Express everything from the line containing "phylum: Tracheophyta" down to the end of the data as a Markdown table with two columns: Row, giving each line's number in order, and Entry, holding the line itself. Leave out any blank lines.

- _The input_:

— start —

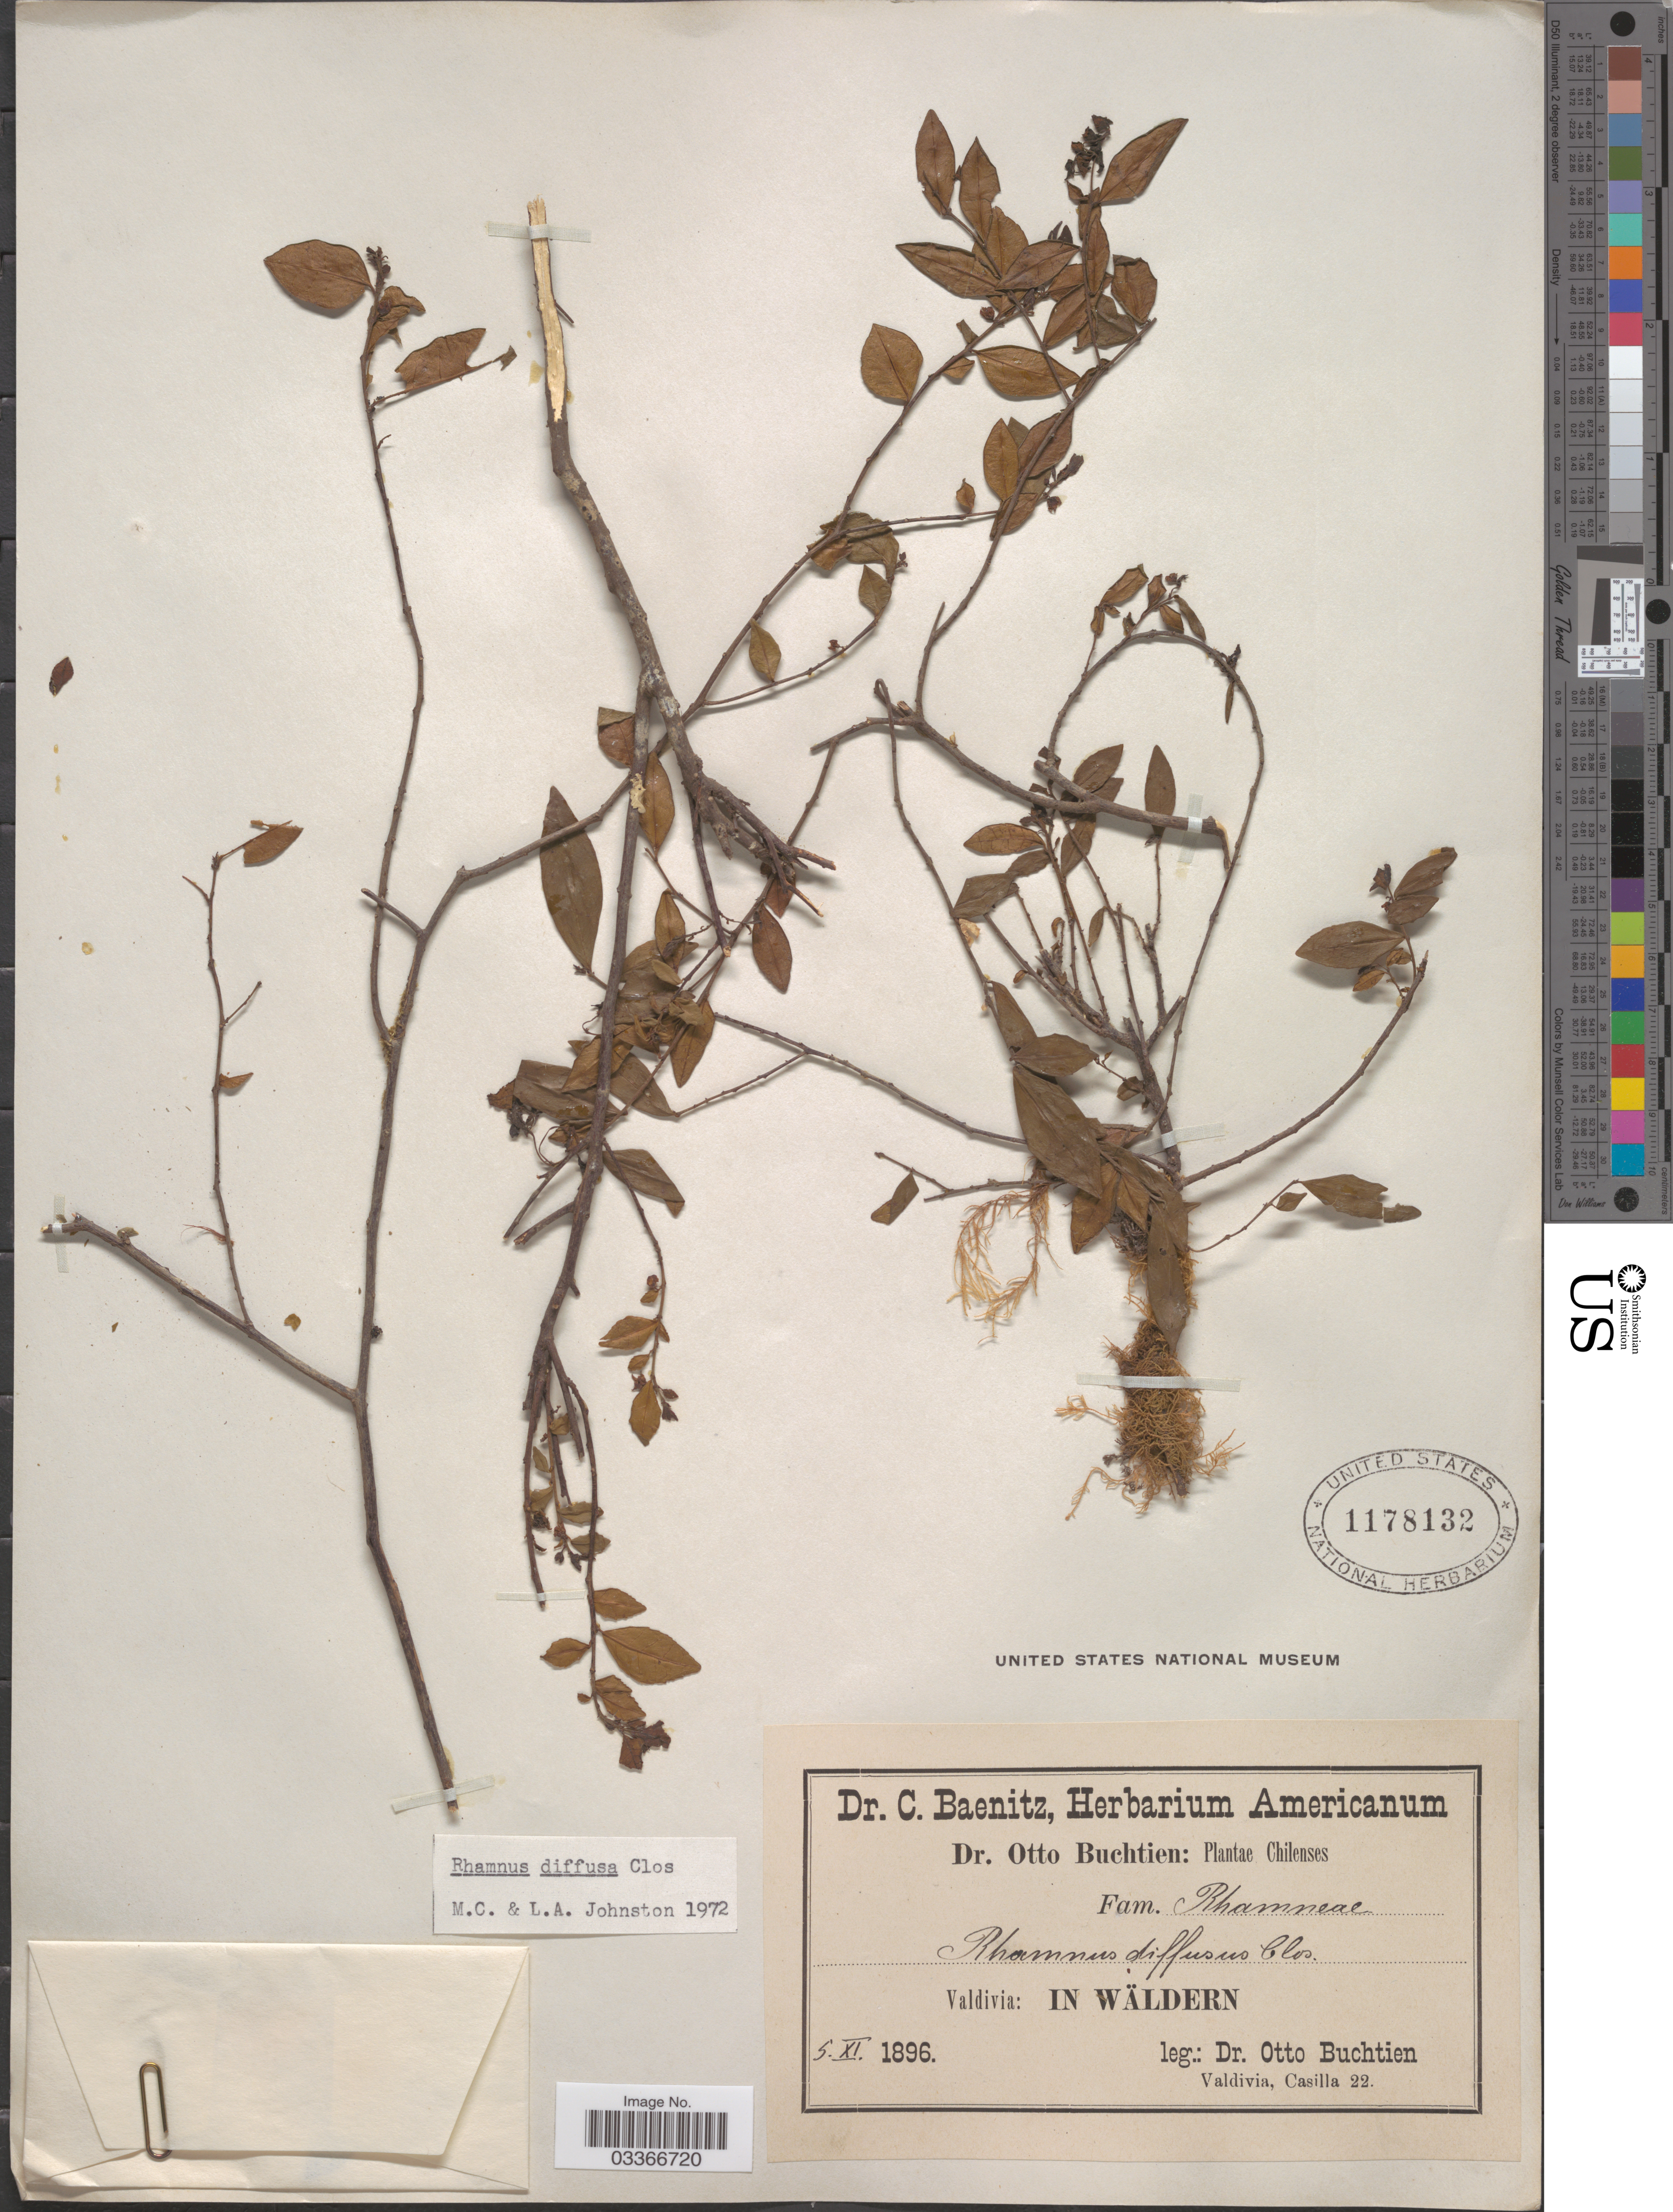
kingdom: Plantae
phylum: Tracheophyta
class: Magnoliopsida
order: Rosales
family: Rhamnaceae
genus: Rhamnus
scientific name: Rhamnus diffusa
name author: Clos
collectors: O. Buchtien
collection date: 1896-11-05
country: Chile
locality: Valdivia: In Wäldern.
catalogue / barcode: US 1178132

— end —

- _Task solution_:
| Row | Entry |
|---|---|
| 1 | phylum: Tracheophyta |
| 2 | class: Magnoliopsida |
| 3 | order: Rosales |
| 4 | family: Rhamnaceae |
| 5 | genus: Rhamnus |
| 6 | scientific name: Rhamnus diffusa |
| 7 | name author: Clos |
| 8 | collectors: O. Buchtien |
| 9 | collection date: 1896-11-05 |
| 10 | country: Chile |
| 11 | locality: Valdivia: In Wäldern. |
| 12 | catalogue / barcode: US 1178132 |